2 司法試験の合格者数を適正規模(年間1000人以下)にすること
上記の閣議決定は、「現在の法曹人口が」「法的需要に十分に対応することができていない」ことが理由であった。しかし、2003年の弁護士数1万9508人から2011年に3万0485人と56%増加したにもかかわらず、裁判所の事件数は2003年の611万5202件から2011年に405万9773件と34%も減少した。そのうち地裁民事第一審通常訴訟事件(ワ号)は2009年の23万5508件から2011年に19万6380件に減少し、過払金事件を除くと約10万件で、弁護士1万人の昭和50年代に戻る件数である。
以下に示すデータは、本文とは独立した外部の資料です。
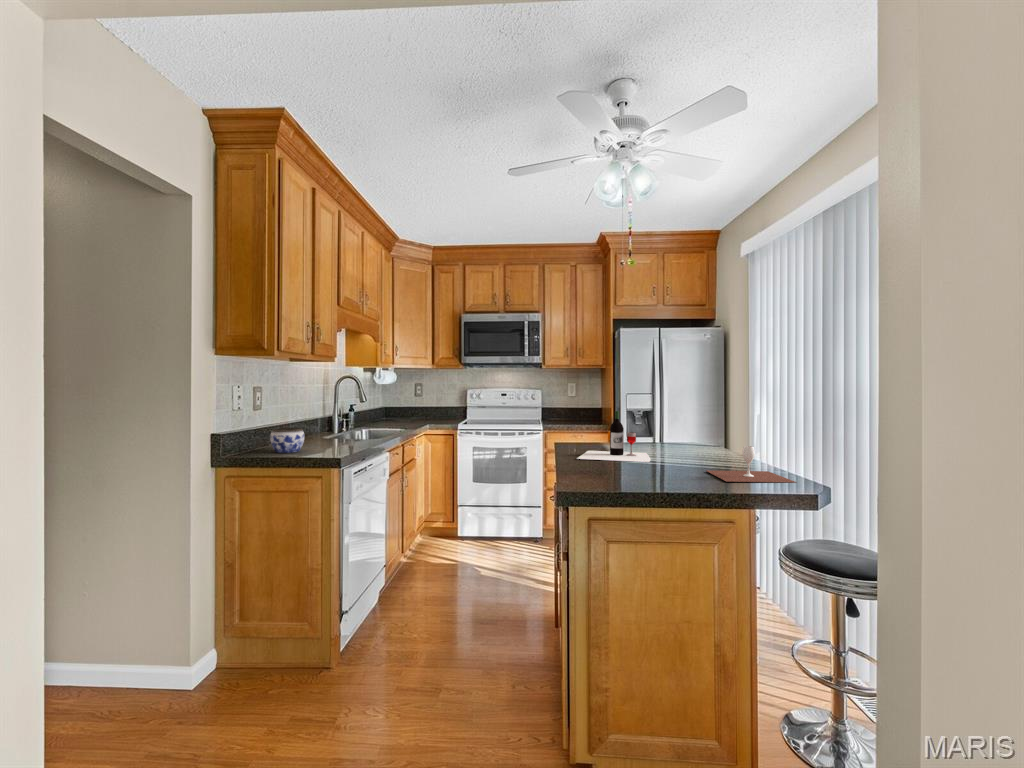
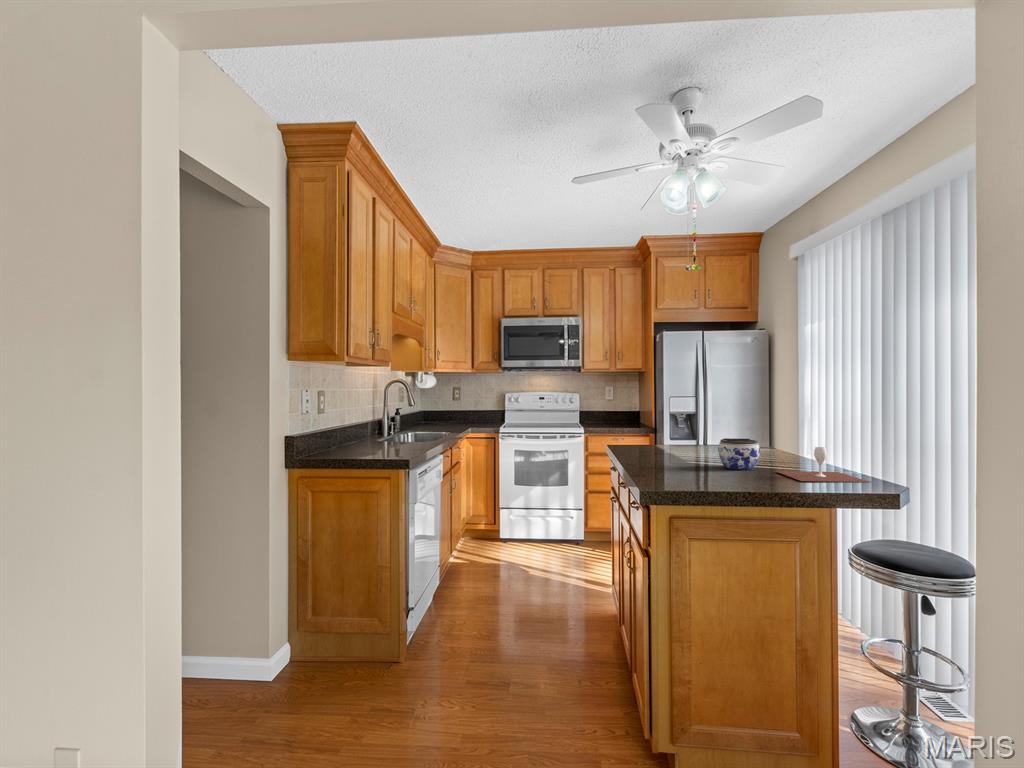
wine bottle: present [577,411,651,462] -> none [640,414,714,463]
jar: present [270,428,304,453] -> present [718,438,760,470]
官僚制司法の下で裁判官が少なく(外国と比較するならば、弁護士より裁判官の数の方が、より少ない)、裁判が権利救済に消極的であることのほか、幾つかの理由により、国民の裁判利用が減少している。弁護士会の有料法律相談は2003年の40%に激減し、渉外・企業法務系の事務所の採用数も半減し、企業内や国と地方自治体内の弁護士採用数は弁護士の供給量に全く追いつかず、大幅な供給過剰である。もともと、「二割司法」と称して膨大な潜在的需要があるとした根拠は全く存在しなかった。
司法試験合格者数は、充実した司法修習とオン・ザ・ジョブトレーニングが可能で、弁護士過剰による社会的な弊害が生じない適正規模に抑える必要がある。弁護士人口は、現在3万2000人で既に大幅に過剰である。1964年から1990年までの司法試験合格者数は500人であったことから、1000人に減少させても毎年500人ずつ増加し、弁護士は将来約4万6000人になる。年間1500人であれば約6万3000人、年間2000人であれば約8万人に達するが、5万人以上となれば影響は五十歩百歩であろう。
将来の人口減少や少子高齢化に伴う経済活動の縮小を考慮すれば、可及的速やかに司法試験合格者を年間1000人以下にする必要がある(昨年の全弁護士対象のアンケートで、1000人以下の回答が77.6%)。
我が国には、総計百数十万人に達する法学部終了者が世の中にあふれ、また、弁護士の隣接業種の人口は二十数万人存在する。それらを無視して、弁護士人口のみ外国と比較することは間違いである。